I think the answer to (2) is yes (which also answers (1) and (4), of course).

First, note that $R=\mathbb{Z}/4\mathbb{Z}$ and $S=\mathbb{F}_2[x]/(x^2)$ have isomorphic multiplicative monoids (via the map $0\mapsto 0$, $1\mapsto 1$, $2\mapsto x$, $3\mapsto 1+x$).

Call this monoid $M$.

Then the direct product $M^n$ of $n$ copies of $M$ is the multiplicative monoid of $T_k=R^k\times S^{n-k}$ for $k=0,\dots,n$, giving $n+1$ rings that are pairwise non-isomorphic, since they have different additive groups.

I claim that these are the only rings with $M^n$ as multiplicative monoid.
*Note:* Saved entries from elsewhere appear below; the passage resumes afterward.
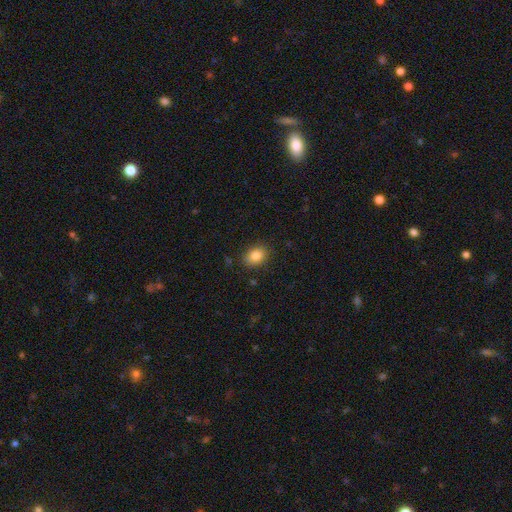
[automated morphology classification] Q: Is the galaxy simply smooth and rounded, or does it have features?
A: smooth — 84%.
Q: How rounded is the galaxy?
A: in between — 66%.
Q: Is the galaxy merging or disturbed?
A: none — 86%.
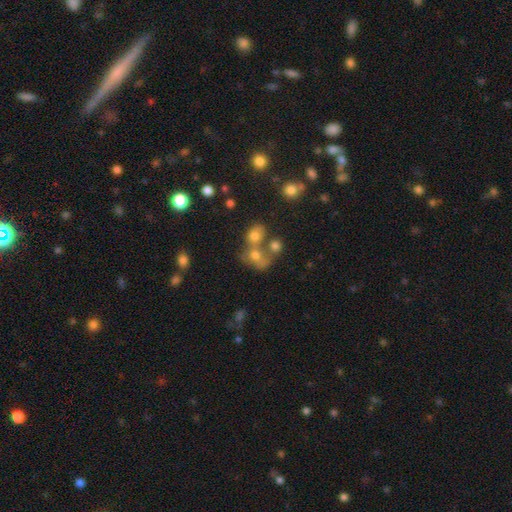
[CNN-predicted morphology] A smooth galaxy with no disk features (65%) that is round (55%). Merging: merger (54%).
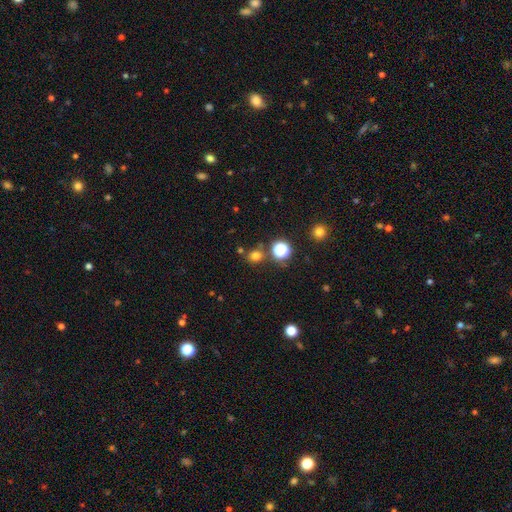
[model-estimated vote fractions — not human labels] Smooth or featured? Predicted: smooth (p=0.71). How rounded? Predicted: round (p=0.78). Merging? Predicted: none (p=0.77).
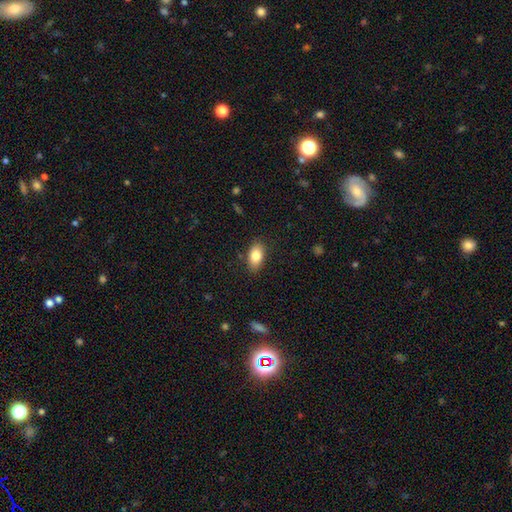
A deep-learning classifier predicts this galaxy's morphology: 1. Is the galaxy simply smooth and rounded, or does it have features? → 83% smooth, 10% featured or disk, 7% star or artifact.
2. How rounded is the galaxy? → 91% in between, 6% round, 4% cigar-shaped.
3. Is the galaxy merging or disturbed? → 86% none, 11% minor disturbance, 3% major disturbance, 1% merger.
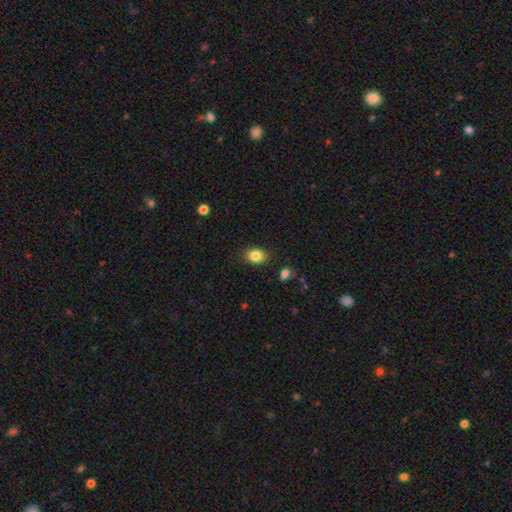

Suppose $T$ is another. Then it follows just from the multiplicative structure that $T$ is commutative and has $n$ primitive idempotents $e_1,\dots,e_n$ such that, as a ring, $T\cong Te_1\times\dots\times Te_n$, where each $Te_i$ is a ring whose multiplicative monoid is $M$.

But it's quite easy to see that $R$ and $S$ are the only rings with multiplicative monoid $M$: the subring generated by $1$ can only be $\mathbb{Z}/4\mathbb{Z}$ or $\mathbb{Z}/2\mathbb{Z}$, so either the ring is isomorphic to $R$ or is a two-dimensional $\mathbb{F}_2$-algebra generated by an element $x$ with square zero, in which case it must be isomorphic to $S$.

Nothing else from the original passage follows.